Report the lines of the data below that contain the string "DIGIO".

Start of Input

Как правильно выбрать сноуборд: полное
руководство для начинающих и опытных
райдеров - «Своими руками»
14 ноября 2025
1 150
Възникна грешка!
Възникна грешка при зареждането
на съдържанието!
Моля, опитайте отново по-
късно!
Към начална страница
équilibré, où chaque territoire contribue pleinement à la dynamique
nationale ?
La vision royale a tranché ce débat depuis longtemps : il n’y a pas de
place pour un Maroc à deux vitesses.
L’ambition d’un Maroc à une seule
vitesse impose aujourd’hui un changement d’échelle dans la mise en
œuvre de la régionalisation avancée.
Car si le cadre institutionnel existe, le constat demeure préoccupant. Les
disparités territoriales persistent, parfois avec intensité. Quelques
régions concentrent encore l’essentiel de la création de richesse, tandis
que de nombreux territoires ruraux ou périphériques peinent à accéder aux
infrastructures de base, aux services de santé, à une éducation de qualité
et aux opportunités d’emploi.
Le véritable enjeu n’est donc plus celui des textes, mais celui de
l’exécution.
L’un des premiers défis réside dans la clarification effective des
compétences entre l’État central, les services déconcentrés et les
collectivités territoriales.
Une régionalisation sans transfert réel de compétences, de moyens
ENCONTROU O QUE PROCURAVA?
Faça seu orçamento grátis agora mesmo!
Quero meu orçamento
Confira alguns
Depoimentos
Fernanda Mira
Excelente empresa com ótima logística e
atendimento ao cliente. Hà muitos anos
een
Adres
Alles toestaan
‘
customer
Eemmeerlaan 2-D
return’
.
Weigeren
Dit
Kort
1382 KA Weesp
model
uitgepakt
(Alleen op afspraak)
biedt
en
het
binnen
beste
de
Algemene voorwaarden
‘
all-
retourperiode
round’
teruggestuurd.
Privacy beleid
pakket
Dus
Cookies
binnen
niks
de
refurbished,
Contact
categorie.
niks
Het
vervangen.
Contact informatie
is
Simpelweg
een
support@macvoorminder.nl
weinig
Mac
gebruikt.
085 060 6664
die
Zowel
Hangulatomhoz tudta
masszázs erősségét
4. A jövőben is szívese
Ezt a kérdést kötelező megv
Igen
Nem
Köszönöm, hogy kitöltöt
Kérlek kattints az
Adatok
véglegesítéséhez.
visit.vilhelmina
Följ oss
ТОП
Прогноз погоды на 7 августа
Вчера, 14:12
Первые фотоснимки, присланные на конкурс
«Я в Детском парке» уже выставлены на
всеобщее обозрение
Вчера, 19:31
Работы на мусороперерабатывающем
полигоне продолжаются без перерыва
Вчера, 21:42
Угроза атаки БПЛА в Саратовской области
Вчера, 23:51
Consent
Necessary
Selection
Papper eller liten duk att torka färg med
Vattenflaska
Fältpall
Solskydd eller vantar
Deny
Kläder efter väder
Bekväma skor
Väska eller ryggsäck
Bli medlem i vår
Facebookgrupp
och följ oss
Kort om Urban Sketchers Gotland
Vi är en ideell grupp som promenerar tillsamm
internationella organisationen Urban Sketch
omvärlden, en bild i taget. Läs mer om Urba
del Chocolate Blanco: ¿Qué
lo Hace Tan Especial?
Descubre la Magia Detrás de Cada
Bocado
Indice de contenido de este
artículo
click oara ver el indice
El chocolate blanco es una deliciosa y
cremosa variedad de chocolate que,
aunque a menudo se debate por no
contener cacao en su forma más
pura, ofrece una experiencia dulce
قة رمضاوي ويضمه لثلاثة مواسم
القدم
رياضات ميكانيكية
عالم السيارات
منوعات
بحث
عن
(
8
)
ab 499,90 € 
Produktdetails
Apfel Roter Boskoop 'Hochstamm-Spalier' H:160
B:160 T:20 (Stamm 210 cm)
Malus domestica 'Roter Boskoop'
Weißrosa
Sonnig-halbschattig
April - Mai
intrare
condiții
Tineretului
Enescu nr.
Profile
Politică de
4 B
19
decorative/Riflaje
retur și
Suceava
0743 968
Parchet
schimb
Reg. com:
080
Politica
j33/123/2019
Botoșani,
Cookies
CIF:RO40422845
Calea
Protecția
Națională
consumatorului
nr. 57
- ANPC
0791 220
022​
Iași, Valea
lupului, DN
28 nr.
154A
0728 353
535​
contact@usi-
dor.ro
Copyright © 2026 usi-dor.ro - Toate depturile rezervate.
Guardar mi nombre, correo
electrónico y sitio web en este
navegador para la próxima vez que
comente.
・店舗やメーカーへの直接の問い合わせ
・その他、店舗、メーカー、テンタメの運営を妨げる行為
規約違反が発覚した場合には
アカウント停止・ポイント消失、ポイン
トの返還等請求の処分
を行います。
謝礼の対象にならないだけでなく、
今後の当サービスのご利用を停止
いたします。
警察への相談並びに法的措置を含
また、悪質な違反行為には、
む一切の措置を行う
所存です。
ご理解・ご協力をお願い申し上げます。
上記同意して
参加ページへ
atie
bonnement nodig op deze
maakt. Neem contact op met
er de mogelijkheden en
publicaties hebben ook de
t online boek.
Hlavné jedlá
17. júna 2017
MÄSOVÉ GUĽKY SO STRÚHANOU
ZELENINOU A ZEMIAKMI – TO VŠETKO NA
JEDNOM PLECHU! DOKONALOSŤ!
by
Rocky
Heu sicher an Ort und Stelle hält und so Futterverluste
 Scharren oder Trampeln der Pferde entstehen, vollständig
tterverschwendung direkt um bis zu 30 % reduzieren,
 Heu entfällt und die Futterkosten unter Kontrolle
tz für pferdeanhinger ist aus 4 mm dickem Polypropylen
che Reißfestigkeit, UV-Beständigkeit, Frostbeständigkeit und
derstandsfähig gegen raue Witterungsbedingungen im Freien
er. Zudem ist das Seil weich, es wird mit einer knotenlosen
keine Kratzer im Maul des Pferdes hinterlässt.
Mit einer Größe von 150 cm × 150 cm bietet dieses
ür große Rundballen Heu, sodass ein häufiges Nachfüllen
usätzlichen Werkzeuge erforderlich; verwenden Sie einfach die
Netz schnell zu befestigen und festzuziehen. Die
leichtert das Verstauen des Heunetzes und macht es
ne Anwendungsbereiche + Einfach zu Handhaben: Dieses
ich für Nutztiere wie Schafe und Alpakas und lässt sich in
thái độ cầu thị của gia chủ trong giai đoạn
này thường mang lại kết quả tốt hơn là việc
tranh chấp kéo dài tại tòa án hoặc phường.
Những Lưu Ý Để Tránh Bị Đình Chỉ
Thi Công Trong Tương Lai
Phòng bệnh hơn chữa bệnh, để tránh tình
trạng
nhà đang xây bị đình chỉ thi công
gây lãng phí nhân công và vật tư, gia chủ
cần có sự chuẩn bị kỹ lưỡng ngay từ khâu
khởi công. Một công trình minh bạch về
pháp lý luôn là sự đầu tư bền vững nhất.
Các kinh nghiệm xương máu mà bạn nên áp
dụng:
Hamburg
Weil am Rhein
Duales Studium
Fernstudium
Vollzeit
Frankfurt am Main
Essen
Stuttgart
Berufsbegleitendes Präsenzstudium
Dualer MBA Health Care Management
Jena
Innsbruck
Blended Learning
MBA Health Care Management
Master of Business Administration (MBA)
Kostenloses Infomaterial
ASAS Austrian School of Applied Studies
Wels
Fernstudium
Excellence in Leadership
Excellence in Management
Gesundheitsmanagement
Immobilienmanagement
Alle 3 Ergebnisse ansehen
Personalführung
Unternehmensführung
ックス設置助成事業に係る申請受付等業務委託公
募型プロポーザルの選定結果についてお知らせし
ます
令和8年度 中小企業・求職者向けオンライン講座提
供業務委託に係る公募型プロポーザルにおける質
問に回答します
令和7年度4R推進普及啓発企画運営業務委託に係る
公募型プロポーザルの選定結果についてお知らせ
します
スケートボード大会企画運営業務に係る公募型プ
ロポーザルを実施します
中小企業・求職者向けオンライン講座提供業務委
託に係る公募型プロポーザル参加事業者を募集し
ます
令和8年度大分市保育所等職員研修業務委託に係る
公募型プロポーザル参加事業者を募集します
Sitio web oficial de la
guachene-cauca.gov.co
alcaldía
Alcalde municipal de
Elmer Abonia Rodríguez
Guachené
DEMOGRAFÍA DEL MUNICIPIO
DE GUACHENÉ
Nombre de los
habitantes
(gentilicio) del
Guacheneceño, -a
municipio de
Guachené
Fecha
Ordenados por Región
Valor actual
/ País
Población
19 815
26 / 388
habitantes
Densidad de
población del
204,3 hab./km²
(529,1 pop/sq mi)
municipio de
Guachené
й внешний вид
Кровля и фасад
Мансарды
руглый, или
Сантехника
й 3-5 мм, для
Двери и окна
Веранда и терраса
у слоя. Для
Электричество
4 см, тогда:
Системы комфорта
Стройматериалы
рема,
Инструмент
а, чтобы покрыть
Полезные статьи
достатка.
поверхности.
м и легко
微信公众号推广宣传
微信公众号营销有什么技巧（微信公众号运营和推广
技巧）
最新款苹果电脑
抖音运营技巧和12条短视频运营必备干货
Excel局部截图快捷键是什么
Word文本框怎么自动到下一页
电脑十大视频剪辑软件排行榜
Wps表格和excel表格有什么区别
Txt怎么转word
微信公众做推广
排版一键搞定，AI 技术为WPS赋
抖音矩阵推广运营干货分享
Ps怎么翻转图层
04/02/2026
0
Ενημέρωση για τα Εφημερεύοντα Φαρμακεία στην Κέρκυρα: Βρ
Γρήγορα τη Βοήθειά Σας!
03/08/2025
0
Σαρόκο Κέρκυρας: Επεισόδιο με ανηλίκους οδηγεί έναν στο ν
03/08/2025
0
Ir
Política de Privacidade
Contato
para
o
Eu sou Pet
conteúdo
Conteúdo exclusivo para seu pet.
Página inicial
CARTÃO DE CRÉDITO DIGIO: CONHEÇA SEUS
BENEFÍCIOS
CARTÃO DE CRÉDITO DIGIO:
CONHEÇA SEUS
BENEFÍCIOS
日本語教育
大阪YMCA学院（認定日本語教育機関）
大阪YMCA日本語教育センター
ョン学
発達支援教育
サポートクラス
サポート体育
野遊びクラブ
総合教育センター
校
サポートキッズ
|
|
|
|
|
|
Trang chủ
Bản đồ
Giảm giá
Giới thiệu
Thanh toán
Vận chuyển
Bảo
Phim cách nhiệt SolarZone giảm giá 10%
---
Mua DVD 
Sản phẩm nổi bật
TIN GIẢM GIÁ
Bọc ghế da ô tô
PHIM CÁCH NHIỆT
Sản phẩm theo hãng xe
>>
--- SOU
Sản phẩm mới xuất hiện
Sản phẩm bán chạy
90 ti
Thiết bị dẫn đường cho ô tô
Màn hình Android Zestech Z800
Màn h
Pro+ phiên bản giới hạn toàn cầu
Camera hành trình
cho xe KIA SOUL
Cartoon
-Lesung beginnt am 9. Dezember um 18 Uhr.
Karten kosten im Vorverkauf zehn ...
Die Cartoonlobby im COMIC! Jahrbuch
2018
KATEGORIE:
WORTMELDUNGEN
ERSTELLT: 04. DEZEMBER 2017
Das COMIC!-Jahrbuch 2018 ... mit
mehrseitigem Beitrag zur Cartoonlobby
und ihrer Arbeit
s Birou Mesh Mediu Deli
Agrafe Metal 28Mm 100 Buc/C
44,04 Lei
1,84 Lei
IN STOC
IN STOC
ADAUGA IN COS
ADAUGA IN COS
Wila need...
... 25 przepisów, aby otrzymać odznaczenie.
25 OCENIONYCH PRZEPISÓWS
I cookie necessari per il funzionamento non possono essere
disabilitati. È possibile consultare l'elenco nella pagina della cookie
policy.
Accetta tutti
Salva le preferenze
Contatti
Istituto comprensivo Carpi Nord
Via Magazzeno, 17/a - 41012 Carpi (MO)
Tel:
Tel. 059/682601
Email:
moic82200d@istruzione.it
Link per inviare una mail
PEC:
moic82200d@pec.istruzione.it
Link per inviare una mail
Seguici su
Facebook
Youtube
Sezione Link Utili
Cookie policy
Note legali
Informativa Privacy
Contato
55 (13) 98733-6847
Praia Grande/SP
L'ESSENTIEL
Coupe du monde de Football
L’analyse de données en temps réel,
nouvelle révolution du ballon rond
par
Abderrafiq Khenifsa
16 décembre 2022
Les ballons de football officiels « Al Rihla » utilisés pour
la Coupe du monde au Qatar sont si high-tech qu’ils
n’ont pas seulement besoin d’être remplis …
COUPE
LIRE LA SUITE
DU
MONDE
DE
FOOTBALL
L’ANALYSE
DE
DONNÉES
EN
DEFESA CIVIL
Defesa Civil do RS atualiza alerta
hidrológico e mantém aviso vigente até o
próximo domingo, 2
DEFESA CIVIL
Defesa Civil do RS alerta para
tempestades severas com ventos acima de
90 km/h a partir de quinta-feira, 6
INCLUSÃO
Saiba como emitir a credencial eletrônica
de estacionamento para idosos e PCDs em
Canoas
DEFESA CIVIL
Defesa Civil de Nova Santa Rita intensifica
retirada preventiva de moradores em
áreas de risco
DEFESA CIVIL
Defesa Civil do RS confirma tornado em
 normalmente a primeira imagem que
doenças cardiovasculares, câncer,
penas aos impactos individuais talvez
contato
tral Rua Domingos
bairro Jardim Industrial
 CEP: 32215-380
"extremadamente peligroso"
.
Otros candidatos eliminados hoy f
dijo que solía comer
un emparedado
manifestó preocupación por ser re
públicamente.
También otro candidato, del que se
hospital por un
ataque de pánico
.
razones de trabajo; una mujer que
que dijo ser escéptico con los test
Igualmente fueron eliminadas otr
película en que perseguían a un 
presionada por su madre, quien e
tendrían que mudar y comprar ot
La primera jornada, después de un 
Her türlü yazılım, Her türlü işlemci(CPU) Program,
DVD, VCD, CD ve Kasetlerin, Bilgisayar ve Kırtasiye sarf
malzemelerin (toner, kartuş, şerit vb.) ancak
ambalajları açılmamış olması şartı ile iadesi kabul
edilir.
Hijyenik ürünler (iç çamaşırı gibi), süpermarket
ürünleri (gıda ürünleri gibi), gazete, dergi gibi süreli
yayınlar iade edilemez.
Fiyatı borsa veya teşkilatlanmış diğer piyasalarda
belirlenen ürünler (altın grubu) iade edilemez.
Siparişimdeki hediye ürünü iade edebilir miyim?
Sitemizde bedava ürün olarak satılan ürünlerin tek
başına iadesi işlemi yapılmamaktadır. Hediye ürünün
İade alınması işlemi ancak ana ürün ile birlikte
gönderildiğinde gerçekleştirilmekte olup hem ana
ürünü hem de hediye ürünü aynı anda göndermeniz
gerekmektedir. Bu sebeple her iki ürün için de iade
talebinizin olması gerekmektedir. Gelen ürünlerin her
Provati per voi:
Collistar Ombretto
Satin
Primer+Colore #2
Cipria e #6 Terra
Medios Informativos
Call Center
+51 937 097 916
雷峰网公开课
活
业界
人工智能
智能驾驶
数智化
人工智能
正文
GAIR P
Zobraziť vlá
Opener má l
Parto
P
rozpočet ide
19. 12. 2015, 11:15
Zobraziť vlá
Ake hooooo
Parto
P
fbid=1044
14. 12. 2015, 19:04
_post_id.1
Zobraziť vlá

End of Input

**Solution**
CARTÃO DE CRÉDITO DIGIO: CONHEÇA SEUS
CARTÃO DE CRÉDITO DIGIO:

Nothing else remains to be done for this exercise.